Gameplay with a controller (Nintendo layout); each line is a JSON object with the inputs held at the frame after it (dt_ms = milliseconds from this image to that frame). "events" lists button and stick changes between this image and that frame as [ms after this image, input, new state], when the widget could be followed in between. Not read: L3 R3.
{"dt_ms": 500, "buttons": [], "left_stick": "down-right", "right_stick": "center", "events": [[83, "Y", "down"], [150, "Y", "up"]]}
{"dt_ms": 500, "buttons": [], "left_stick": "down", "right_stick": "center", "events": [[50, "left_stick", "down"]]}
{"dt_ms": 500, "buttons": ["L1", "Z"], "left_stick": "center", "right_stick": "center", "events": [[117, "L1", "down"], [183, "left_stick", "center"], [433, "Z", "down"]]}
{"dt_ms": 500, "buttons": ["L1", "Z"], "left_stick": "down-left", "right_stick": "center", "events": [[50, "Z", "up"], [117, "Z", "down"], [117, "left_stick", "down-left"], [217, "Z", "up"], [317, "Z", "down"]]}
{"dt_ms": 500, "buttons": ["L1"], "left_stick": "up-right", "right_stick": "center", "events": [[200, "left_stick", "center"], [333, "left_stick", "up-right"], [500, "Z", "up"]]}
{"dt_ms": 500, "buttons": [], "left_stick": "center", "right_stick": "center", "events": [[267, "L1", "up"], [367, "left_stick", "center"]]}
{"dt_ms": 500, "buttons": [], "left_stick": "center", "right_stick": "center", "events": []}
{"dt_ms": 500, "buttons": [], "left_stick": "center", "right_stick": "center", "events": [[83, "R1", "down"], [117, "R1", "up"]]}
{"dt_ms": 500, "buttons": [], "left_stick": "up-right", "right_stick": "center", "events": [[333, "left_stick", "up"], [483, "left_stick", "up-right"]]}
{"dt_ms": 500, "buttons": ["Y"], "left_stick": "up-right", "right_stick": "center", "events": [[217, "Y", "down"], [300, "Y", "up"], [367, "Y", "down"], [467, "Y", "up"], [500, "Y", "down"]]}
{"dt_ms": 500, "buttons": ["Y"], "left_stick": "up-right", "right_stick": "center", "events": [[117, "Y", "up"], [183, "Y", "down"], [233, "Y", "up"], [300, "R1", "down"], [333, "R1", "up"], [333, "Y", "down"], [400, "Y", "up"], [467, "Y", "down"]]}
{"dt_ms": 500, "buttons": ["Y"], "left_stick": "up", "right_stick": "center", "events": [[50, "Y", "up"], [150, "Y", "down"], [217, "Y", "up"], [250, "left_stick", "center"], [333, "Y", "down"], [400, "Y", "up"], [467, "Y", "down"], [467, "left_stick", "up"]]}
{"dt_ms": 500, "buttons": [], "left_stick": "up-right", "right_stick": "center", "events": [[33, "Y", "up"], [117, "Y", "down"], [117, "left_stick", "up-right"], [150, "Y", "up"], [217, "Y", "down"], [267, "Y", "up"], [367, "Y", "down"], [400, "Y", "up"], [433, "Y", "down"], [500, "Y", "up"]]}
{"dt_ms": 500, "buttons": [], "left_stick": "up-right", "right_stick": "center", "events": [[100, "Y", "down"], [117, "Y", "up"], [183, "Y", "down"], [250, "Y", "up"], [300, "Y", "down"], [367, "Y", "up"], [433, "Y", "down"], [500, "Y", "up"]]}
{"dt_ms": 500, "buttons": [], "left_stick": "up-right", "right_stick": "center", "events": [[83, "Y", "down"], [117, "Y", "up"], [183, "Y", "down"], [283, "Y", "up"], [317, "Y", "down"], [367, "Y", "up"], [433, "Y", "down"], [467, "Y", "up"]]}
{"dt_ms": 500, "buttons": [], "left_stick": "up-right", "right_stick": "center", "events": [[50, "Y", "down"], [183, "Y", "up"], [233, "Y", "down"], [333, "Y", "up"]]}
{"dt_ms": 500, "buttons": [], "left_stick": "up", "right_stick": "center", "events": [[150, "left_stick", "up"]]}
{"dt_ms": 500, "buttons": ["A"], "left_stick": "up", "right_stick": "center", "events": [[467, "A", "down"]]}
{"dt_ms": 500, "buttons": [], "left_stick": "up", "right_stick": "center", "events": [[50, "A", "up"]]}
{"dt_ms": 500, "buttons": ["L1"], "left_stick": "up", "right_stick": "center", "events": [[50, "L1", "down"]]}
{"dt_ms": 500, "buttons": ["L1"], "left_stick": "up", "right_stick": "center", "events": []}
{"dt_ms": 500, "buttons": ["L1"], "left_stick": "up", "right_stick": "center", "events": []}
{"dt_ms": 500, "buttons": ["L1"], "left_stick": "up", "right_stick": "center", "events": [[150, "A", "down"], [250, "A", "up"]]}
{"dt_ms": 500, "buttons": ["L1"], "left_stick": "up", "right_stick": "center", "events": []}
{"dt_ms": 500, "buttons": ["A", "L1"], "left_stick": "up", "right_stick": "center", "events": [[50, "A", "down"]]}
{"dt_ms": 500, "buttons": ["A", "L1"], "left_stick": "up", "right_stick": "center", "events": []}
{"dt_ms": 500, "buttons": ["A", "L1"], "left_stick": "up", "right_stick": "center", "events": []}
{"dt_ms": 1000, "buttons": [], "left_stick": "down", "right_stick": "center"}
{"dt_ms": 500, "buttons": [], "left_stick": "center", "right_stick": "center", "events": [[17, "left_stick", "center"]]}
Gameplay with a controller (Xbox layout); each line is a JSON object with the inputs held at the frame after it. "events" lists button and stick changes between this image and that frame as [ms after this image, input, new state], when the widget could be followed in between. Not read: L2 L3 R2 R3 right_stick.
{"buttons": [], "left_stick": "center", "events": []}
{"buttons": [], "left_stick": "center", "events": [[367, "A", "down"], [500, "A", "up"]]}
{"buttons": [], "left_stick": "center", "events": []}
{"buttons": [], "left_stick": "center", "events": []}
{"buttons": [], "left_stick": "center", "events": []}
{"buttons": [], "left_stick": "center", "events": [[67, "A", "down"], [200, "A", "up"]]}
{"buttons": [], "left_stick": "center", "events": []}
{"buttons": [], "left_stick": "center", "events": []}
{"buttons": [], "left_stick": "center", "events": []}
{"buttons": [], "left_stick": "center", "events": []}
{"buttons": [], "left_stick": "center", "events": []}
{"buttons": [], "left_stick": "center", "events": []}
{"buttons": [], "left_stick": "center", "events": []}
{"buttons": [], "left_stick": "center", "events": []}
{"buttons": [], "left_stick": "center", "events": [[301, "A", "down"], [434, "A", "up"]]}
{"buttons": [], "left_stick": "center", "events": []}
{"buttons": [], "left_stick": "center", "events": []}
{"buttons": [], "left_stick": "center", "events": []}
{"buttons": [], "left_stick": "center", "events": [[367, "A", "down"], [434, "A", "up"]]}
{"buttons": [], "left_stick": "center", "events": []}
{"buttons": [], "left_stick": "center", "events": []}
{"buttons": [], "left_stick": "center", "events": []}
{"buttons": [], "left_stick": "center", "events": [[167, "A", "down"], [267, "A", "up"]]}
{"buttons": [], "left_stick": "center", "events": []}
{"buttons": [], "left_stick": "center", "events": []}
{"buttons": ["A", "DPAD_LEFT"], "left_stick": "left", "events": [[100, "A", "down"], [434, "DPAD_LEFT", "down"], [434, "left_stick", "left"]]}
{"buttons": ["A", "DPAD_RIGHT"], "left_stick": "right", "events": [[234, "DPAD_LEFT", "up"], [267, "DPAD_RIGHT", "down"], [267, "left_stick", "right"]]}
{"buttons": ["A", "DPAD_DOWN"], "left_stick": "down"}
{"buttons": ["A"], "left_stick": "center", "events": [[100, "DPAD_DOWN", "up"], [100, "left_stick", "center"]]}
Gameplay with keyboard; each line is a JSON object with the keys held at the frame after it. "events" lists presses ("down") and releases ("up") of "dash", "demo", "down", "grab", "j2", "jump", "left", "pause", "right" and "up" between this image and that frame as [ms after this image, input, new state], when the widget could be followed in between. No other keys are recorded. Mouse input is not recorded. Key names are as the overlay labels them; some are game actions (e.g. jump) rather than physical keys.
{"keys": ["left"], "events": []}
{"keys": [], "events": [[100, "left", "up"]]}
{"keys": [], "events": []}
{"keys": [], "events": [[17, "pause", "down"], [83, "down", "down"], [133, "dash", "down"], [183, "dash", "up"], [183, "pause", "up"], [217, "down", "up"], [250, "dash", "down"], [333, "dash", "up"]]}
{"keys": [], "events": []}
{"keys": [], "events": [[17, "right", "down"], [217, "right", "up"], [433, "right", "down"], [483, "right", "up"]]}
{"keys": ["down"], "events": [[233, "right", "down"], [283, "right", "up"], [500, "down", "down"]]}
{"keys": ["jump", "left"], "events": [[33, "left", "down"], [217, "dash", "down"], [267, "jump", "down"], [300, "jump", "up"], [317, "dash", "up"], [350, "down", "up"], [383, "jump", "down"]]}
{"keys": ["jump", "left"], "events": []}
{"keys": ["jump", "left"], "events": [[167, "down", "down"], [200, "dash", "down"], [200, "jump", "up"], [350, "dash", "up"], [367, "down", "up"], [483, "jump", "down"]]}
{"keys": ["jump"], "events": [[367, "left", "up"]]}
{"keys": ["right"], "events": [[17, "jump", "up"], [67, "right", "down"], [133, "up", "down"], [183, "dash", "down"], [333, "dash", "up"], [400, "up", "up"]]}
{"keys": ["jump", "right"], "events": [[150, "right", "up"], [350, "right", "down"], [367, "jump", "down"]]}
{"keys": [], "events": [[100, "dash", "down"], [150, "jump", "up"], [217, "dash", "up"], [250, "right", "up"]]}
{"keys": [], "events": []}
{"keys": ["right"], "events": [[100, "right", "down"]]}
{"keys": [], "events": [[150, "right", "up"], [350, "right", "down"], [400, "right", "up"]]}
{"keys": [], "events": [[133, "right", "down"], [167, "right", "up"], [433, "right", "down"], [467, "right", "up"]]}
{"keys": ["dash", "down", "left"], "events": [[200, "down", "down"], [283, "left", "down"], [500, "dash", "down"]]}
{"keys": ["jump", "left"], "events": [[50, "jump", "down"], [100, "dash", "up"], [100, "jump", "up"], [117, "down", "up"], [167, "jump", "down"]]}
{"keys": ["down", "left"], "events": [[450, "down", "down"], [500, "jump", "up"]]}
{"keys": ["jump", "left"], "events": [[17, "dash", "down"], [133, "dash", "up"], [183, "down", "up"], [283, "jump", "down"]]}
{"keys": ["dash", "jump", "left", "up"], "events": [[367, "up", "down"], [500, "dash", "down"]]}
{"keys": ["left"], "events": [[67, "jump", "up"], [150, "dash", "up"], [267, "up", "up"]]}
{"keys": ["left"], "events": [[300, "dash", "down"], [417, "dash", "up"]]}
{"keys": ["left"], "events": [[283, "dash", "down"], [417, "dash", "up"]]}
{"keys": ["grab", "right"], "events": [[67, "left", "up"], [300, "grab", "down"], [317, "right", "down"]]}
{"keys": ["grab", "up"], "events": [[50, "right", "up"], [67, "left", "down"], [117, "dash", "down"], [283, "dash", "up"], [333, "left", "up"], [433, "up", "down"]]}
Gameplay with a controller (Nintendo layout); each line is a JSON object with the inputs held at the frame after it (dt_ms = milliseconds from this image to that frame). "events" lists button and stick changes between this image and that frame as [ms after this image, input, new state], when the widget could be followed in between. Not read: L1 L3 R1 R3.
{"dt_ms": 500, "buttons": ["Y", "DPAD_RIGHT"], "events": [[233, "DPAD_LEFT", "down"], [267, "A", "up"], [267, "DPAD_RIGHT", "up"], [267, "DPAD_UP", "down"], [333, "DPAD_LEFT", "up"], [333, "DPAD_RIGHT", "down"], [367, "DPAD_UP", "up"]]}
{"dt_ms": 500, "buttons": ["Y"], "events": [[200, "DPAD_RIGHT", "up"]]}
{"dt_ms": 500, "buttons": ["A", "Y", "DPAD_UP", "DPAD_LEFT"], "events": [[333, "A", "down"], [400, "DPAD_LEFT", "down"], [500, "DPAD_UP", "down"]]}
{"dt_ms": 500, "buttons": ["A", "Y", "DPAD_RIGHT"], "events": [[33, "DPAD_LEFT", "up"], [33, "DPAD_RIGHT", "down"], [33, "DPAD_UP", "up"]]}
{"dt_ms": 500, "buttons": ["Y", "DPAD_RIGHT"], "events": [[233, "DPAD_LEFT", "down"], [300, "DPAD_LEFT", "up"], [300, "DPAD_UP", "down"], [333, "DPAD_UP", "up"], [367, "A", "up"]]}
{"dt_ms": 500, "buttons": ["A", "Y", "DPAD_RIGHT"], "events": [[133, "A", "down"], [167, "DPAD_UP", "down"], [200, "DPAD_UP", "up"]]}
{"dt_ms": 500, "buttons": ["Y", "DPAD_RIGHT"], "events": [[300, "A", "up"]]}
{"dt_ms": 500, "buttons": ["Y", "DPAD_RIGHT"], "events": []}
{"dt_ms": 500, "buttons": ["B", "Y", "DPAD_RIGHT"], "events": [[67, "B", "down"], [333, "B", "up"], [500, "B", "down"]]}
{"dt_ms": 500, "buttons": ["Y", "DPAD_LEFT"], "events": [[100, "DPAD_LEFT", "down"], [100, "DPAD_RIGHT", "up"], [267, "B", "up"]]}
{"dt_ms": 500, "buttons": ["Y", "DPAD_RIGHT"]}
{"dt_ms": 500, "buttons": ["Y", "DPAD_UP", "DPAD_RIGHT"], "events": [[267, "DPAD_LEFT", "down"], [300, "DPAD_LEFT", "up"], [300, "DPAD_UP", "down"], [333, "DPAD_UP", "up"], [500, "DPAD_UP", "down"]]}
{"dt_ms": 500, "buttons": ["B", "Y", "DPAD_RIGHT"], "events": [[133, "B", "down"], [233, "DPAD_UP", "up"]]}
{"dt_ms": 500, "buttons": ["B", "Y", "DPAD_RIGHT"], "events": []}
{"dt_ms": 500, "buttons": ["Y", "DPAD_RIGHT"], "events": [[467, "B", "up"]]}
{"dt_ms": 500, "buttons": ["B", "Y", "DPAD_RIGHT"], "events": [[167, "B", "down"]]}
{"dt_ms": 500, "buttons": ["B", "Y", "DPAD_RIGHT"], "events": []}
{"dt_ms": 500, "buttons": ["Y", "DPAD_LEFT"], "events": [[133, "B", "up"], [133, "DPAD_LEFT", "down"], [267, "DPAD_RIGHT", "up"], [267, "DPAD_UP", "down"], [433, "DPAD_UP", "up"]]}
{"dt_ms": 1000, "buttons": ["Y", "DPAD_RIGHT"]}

● ● ● ● ●

§ TASK
A complete answer reproduces every line of the records in which the word "this" occurs.

§ SOLVED PROBLEM
Gameplay with a controller (Nintendo layout); each line is a JSON object with the inputs held at the frame after it (dt_ms = milliseconds from this image to that frame). "events" lists button and stick changes between this image and that frame as [ms after this image, input, new state], when the widget could be followed in between. Not read: L3 R3.
Gameplay with a controller (Xbox layout); each line is a JSON object with the inputs held at the frame after it. "events" lists button and stick changes between this image and that frame as [ms after this image, input, new state], when the widget could be followed in between. Not read: L2 L3 R2 R3 right_stick.
Gameplay with keyboard; each line is a JSON object with the keys held at the frame after it. "events" lists presses ("down") and releases ("up") of "dash", "demo", "down", "grab", "j2", "jump", "left", "pause", "right" and "up" between this image and that frame as [ms after this image, input, new state], when the widget could be followed in between. No other keys are recorded. Mouse input is not recorded. Key names are as the overlay labels them; some are game actions (e.g. jump) rather than physical keys.
Gameplay with a controller (Nintendo layout); each line is a JSON object with the inputs held at the frame after it (dt_ms = milliseconds from this image to that frame). "events" lists button and stick changes between this image and that frame as [ms after this image, input, new state], when the widget could be followed in between. Not read: L1 L3 R1 R3.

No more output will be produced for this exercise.